→ DOCUMENT EXCERPT:

NCIS was created by television mogul Donald Bellisario and has now been renewed for its milestone 20th season, which will premiere in the fall of 2022. It chronicles the work lives and home lives of the Naval Criminal Investigative Service Major Case Response Team (MCRT) out of Washington D.C., led by Marine veteran Special Agent Leroy Jethro Gibbs (Mark Harmon).

Harmon is the anchor of the series. When it premiered in 2003, Pittsburgh Post-Gazette critic Rob Owen called Harmon "a sensitive cowboy who does his job and then goes home to work on a boat he's building" and Newsday's Noel Holston added, "NCIS is going to succeed first and foremost because of Harmon."

But Agent Gibbs isn't the only standout, and that's good because Harmon ended up leaving the series after 18 seasons. 

Over the years, he has been surrounded by an intrepid team of stalwart investigators who are capable and fearless, anchored by Sean Murray, David McCallum, and Rocky Carroll, all of whom are still on the show.

→ YOUR ASSIGNMENT: According to the NCIS excerpt, who created the series? None of the material is needed here.

→ INFORMATION:
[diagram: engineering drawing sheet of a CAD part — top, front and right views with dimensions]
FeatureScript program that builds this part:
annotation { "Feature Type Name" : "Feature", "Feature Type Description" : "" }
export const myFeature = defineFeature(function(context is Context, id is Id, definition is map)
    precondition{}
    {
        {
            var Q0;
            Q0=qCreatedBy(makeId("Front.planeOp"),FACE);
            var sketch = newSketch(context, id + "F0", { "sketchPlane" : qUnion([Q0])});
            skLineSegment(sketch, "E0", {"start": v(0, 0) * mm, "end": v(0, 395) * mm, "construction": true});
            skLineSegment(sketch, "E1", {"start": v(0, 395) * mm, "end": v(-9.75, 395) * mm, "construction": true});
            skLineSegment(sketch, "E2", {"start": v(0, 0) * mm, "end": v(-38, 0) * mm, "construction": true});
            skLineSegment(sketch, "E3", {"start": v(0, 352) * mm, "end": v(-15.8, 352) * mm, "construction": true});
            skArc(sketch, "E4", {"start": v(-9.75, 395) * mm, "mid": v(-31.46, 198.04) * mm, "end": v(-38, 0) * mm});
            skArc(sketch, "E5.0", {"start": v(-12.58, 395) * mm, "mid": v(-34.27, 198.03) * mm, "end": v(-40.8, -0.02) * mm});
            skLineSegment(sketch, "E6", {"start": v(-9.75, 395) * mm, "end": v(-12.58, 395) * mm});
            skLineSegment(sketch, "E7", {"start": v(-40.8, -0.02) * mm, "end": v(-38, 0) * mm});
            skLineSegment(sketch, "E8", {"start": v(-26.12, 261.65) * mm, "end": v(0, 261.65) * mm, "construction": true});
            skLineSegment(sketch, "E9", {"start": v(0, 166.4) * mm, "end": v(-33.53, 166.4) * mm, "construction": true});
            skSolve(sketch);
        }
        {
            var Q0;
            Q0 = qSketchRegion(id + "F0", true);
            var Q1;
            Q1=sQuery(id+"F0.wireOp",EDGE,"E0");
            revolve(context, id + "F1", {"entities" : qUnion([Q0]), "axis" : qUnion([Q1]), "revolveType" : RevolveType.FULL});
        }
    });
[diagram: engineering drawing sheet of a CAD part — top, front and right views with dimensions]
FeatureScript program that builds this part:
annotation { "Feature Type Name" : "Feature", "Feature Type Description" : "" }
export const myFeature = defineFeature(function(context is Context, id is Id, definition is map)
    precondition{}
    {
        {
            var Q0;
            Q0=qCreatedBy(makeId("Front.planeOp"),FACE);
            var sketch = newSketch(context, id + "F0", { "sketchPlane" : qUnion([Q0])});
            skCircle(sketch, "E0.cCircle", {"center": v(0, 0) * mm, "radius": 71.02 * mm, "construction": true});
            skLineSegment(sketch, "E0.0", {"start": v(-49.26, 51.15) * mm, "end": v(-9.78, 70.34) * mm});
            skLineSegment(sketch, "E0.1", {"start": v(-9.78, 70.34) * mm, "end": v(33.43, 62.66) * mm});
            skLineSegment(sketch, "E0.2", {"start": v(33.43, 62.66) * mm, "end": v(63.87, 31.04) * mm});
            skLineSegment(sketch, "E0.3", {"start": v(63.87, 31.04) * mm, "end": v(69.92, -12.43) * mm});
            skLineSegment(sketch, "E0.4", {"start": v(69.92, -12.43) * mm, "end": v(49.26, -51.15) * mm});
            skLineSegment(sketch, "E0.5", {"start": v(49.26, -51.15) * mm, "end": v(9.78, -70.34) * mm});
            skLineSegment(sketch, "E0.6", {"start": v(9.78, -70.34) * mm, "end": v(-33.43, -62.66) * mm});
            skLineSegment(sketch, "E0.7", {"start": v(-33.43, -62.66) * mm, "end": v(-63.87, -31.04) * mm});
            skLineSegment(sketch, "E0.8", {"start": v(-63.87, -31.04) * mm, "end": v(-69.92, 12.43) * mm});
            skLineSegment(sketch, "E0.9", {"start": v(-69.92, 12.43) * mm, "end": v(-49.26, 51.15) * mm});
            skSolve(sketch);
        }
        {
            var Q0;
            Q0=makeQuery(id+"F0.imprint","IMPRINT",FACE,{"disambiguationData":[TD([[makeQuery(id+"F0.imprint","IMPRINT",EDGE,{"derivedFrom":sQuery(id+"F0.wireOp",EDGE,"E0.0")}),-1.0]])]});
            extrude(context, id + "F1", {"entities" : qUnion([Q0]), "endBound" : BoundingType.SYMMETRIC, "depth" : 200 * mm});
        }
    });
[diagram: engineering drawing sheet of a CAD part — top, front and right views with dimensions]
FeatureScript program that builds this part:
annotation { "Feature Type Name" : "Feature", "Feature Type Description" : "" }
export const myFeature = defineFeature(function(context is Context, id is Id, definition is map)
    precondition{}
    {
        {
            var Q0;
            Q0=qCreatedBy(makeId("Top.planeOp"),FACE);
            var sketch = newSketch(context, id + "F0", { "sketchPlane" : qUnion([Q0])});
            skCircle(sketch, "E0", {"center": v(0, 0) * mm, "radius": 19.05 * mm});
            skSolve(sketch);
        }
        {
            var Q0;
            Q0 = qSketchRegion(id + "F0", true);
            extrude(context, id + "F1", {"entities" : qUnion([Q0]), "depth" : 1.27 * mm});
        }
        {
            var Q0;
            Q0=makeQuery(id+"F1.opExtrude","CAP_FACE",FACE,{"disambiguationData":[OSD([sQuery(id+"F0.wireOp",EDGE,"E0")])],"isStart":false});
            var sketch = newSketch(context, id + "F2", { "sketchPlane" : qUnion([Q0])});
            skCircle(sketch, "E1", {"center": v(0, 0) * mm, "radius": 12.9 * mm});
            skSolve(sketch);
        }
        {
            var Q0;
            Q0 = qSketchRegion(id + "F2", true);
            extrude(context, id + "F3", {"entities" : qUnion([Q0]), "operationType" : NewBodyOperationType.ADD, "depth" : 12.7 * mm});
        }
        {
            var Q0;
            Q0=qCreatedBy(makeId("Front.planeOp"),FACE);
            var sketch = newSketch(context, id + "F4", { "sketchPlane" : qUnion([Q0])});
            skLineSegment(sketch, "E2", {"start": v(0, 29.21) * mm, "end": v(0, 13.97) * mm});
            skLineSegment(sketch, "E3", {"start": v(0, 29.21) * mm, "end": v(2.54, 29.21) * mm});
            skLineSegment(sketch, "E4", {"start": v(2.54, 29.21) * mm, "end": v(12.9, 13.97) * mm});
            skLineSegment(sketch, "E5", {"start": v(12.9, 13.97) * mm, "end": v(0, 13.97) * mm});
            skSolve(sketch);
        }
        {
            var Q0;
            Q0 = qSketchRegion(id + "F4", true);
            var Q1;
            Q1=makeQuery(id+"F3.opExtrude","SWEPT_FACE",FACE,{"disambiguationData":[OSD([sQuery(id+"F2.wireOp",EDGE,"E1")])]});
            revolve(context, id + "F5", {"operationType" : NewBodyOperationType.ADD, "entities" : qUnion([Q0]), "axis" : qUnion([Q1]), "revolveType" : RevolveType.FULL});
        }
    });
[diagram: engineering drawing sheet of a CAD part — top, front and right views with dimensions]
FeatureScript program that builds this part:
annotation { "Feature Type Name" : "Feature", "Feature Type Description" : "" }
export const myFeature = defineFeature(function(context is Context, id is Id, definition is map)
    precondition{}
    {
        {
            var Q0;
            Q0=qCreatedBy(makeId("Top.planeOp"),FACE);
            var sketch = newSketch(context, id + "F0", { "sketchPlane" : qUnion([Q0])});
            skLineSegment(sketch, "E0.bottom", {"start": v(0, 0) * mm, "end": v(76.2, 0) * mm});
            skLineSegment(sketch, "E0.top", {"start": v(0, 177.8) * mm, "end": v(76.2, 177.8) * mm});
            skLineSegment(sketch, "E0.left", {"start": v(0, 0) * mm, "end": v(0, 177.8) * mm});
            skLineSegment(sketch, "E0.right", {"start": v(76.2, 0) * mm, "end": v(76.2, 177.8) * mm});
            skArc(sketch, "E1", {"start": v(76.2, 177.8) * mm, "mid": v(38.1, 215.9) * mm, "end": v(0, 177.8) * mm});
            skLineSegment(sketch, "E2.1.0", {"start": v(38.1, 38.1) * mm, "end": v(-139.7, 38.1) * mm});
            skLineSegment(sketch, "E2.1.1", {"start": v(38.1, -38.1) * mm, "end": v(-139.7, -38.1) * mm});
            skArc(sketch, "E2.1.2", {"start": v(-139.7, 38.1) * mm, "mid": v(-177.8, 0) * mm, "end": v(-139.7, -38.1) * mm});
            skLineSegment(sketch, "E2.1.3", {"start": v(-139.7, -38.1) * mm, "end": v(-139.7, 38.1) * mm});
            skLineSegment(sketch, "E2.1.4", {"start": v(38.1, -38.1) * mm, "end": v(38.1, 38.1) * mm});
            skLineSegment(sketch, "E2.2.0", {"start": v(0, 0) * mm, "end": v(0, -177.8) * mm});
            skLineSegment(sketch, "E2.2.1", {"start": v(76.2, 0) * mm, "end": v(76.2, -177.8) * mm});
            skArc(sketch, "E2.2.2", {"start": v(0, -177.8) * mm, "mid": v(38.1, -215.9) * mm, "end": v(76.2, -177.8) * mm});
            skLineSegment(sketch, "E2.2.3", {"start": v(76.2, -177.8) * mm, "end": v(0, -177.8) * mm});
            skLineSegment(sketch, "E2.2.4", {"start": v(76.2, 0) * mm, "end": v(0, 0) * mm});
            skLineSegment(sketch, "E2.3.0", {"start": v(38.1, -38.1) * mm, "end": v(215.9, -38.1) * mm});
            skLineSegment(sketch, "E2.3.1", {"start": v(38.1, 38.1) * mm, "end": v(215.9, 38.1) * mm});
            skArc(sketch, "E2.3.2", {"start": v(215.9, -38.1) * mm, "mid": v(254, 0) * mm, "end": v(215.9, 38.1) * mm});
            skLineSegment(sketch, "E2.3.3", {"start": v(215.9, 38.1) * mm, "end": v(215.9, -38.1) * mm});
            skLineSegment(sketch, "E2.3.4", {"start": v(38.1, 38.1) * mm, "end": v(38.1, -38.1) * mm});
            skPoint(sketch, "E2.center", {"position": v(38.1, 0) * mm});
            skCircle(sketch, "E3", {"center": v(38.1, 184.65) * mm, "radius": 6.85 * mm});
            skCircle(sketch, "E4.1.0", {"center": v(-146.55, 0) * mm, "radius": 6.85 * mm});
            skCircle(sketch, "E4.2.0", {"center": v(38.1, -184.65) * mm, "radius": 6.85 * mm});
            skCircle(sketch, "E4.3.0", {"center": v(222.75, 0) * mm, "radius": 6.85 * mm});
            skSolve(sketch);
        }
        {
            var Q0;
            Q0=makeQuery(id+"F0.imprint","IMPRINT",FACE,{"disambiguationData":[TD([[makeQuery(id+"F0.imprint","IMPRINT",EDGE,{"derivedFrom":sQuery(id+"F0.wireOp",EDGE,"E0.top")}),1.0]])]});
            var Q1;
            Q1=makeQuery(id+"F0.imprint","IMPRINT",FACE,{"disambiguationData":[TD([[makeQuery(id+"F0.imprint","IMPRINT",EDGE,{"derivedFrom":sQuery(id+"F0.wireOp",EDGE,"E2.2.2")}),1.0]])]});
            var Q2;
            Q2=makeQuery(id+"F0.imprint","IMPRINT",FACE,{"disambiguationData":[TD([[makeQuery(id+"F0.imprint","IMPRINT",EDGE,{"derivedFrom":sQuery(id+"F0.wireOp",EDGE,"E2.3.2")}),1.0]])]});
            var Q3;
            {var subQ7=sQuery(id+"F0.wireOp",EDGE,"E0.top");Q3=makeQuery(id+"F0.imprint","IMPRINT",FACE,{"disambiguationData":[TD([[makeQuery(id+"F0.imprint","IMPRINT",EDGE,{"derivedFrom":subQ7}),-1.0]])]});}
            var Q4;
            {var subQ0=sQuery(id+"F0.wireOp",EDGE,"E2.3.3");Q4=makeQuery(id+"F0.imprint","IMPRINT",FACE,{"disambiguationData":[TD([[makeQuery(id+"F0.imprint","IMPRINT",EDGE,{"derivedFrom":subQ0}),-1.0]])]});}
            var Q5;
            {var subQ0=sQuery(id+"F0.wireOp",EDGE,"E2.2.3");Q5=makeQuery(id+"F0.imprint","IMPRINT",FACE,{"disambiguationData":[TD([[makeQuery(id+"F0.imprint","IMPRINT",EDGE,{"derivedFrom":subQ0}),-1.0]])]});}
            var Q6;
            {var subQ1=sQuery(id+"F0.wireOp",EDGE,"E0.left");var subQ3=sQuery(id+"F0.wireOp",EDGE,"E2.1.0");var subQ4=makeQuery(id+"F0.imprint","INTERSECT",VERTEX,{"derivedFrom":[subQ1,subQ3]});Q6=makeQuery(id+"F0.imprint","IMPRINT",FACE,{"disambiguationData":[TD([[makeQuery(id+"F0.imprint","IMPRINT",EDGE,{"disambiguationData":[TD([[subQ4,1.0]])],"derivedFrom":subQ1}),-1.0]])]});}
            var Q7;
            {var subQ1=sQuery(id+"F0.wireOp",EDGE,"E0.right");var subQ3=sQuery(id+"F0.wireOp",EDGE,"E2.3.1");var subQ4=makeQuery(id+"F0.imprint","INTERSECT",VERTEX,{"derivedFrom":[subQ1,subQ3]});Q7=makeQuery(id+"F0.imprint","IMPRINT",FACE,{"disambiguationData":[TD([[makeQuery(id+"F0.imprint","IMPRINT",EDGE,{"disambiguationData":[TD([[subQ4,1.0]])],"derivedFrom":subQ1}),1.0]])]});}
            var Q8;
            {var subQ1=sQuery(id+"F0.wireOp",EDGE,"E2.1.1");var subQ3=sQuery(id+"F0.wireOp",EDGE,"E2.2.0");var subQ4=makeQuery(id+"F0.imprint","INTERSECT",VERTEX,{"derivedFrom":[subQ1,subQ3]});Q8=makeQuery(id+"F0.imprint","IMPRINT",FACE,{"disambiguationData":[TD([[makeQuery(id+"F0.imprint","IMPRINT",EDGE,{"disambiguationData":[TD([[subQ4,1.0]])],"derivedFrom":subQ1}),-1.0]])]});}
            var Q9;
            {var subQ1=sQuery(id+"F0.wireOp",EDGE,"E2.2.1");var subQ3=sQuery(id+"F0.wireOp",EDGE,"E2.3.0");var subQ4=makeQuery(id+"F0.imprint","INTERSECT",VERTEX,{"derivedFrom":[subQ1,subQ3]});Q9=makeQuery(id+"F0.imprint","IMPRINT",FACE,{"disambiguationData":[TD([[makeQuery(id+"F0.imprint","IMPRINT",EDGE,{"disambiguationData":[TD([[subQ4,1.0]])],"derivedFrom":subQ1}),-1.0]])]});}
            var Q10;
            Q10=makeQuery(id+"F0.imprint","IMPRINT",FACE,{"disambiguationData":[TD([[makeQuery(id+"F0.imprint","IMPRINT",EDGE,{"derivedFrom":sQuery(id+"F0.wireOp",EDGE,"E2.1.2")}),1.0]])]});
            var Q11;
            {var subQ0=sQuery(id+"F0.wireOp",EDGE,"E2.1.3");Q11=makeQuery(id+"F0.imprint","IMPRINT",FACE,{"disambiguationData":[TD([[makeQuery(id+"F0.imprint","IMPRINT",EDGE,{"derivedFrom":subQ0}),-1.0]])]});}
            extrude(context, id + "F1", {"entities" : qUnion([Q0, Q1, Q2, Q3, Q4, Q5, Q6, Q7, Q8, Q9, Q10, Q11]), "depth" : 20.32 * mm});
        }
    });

→ ANSWER FOR THE TASK: Donald Bellisario